• _EXCERTO DO DOCUMENTO_:
Por Táta Nganga Kamuxinzela

@tatakamuxinzela | @covadecipriano | @quimbandanago

 


Nota: O presente texto é um excerto de O Livro de São Cipriano: o Tesouro do Feiticeiro, e está sendo publicado aqui como um Suplemento de Estudo as matérias que nos debruçamos em Daemonium: a Quimbanda & a Nova Síntese da Magia, e Wanga: o Segredo do Diabo, a saber: a goécia como um estilo de vida de feitiçaria. Nesse estudo, Salomão, Cipriano e Fausto são os arquétipos par excellence do feiticeiro que tem sua alma Glorificada no Inferno.

• _REQUISITOS DO EXERCÍCIO_:
a) Liste todos os títulos de livros mencionados no excerto sobre São Cipriano.
b) Prossiga com o excerto sobre São Cipriano e a goécia, começando logo após a última frase dele.

• _EXTRATO DOS REGISTROS_:

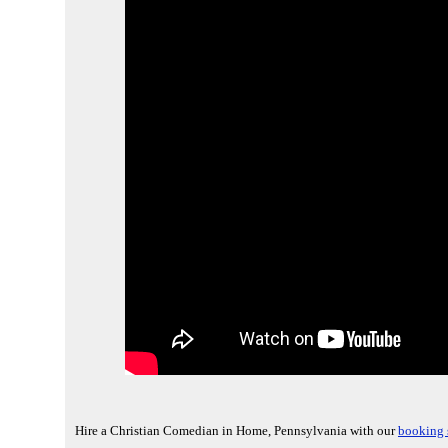
Hire a Christian Comedian in Home, Pennsylvania with our
booking 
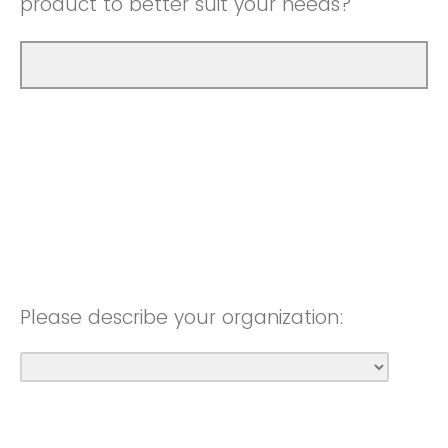
product to better suit your needs?
Please describe your organization:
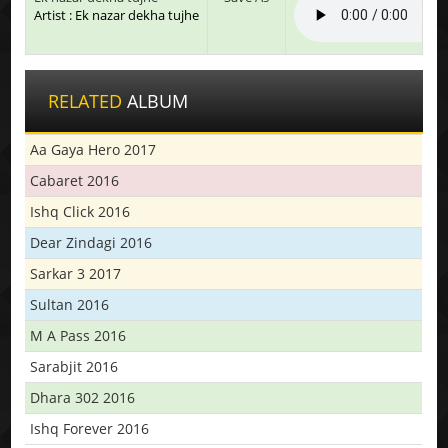
Artist : Ek nazar dekha tujhe
RELATED
ALBUM
Aa Gaya Hero 2017
Cabaret 2016
Ishq Click 2016
Dear Zindagi 2016
Sarkar 3 2017
Sultan 2016
M A Pass 2016
Sarabjit 2016
Dhara 302 2016
Ishq Forever 2016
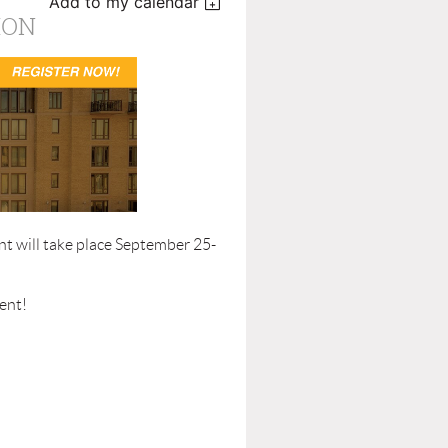
Add to my calendar
ION
t will take place September 25-
ent!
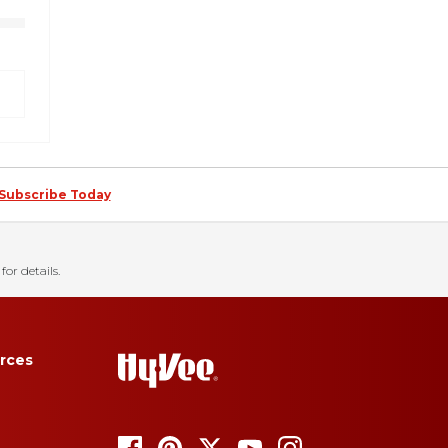
Subscribe Today
for details.
rces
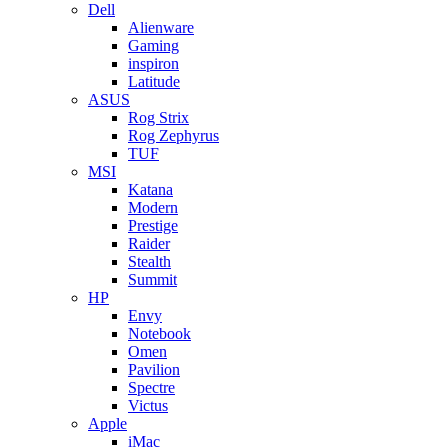
Dell
Alienware
Gaming
inspiron
Latitude
ASUS
Rog Strix
Rog Zephyrus
TUF
MSI
Katana
Modern
Prestige
Raider
Stealth
Summit
HP
Envy
Notebook
Omen
Pavilion
Spectre
Victus
Apple
iMac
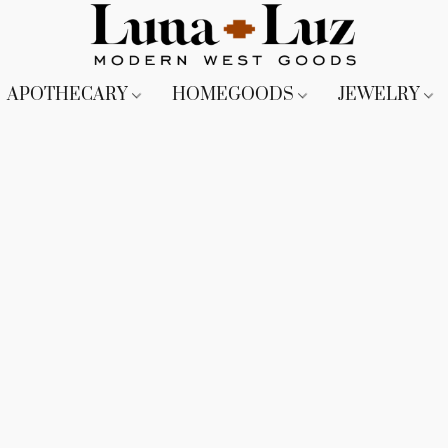
APOTHECARY
HOMEGOODS
JEWELRY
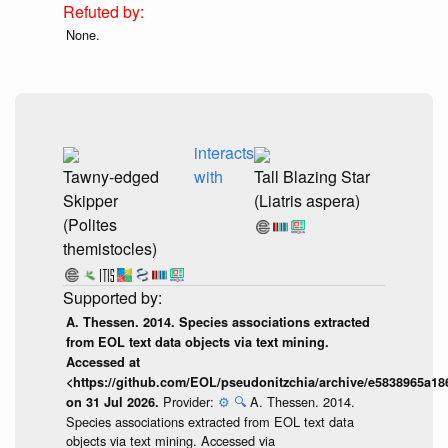
None.
interacts
Tawny-edged
with
Tall Blazing Star
Skipper
(Liatris aspera)
(Polites
themistocles)
A. Thessen. 2014. Species associations extracted
from EOL text data objects via text mining.
Accessed at
<https://github.com/EOL/pseudonitzchia/archive/e5838965a1
Provider:
⚙️
🔍
A. Thessen. 2014.
on 31 Jul 2026.
Species associations extracted from EOL text data
objects via text mining. Accessed via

• _CONJUNTO DE RESPOSTAS_:
a) O Livro de São Cipriano: o Tesouro do Feiticeiro; Daemonium: a Quimbanda & a Nova Síntese da Magia; Wanga: o Segredo do Diabo

b)
Os chamados grimórios azuis, conhecidos na tradição esotérica europeia como Bibliothèque Bleue, formam um gênero popular de grimórios que se destacou entre os Sécs. XVII e XIX. Publicados em brochuras de capa azul e papel barato, esses grimórios se tornaram acessíveis ao público geral, distanciando-se da tradição erudita dos grimórios aristocráticos. Entre os principais títulos desse gênero, encontram-se o Grimorium Verum, o Grand Grimoire e o Honorius. Esses textos desempenharam um papel crucial na disseminação da magia cerimonial e da feitiçaria popular, tornando-se a base de sistemas mágicos sincréticos fora da Europa. Os grimórios azuis foram os que mais se espalharam pelo mundo, influenciando profundamente práticas de feitiçaria afro-diaspóricas e indígenas no Caribe e nas Américas, como o Obeah, a Quimbanda e o Vodu. Sua influência é visível na Quimbanda, onde os métodos de evocação demoníaca e de manipulação de espíritos ctônicos e telúricos refletem fortemente as práticas sistematizadas nesses grimórios.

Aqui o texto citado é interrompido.